Data cannot be used for marketing or for determining insurance policy costs.
The use of personal data for scientific research is permitted pursuant to the EU’s General Data Protection Regulation. According to the Regulation, scientific research can include not only academic research, but also the development and presentation of technology, basic research, advanced research and research financed with private funds. It will no longer be possible to determine what is considered scientific research at a national level, as the interpretation must be made according to the Regulation as specified above.
The Act also facilitate the use of data for development and innovation activities that do not meet with the criteria for scientific research. However, in this case, data is only supplied as aggregated statistical data, from which personal data cannot be discerned.
A fee is charged for access to data, but prices will be kept reasonable. The charged fees will cover costs resulting from granting the permit and the collation of materials. Costs and grounds for costs will be determined according to the Ministry of Social Affairs and Health Decree on charges pursuant to the Act on Criteria for Charges Payable to the State.
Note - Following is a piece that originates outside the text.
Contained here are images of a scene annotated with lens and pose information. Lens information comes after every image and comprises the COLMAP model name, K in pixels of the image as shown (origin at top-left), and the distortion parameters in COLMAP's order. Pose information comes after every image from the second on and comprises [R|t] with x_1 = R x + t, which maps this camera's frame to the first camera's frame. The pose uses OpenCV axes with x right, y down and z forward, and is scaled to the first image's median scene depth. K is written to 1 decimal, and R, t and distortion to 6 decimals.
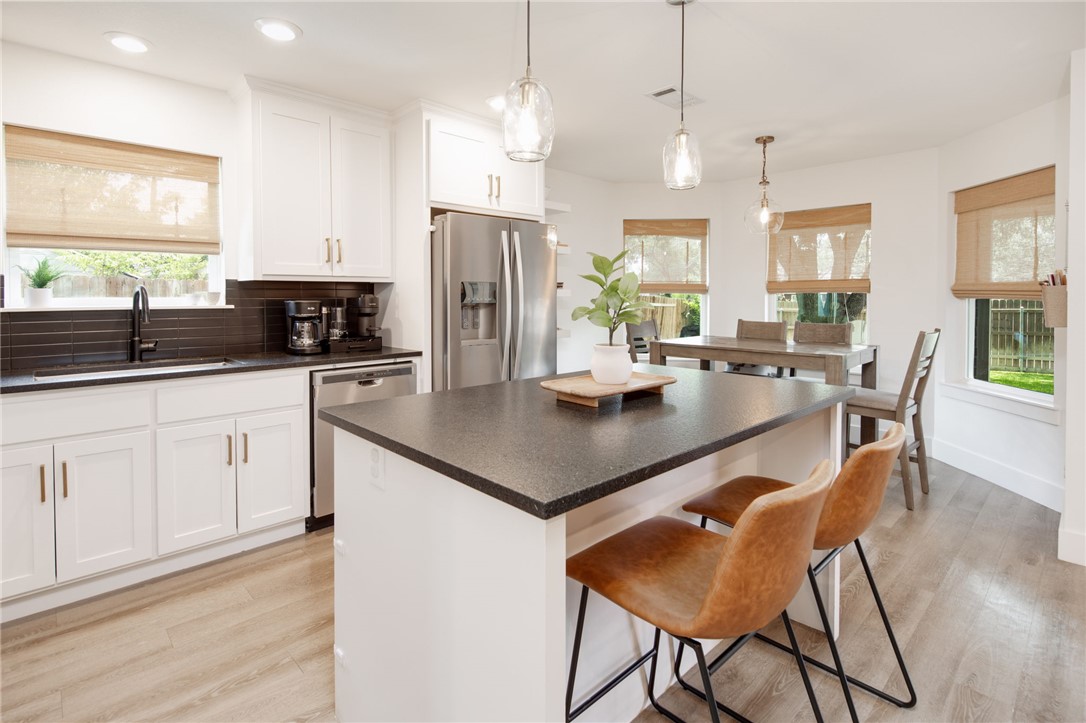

The General Data Protection Regulation requires the free movement of data in the EU. However, the Act has been drawn up in a manner that that specifies that data will, as a rule, be processed in a centralised secure user environment maintained by the health and social sector’s data permit authority, which can only be accessed by those with access rights. A permit recipient can be located elsewhere than in Finland, but the data will remain in Finland. A secure user environment is the key technological method also for ensuring the protection of personal data.
Data could only be supplied to another secure user environment specified by the permit recipient in exceptional circumstances. Even then, the data could only be used for the purpose for which it has been supplied to the permit holder. The EU’s General Data Protection Regulation determines the conditions according to which data can be supplied to parties outside the EU.
In its statement, the Constitutional Law Committee drew attention, in particular, to ensuring the protection of personal data of individuals. On the basis of this statement, provisions contained in the government proposal that applied to the anonymity of data for development and innovation activities and the assurance of data anonymity in publications were made more stringent.
- Anonymised personal data may only be processed in a secure user environment, as the development of technology will make it impossible to ensure that anonymity can be decoded.
- Only aggregate data is supplied for development and innovation activities, if the development and innovation activities are not part of scientific research.
- The Act includes provisions on a procedure for the assurance of anonymity for data presented as part of a publication.
Scientific publications are drawn up using health and social data that contains personal data. The publications include analyses and summaries of source data. Provisions on the anonymity assurance procedure laid down in the Act will allow the researcher and data permit authority to ensure that the information included in the publication does not contain any details that could reveal the identity of single individual.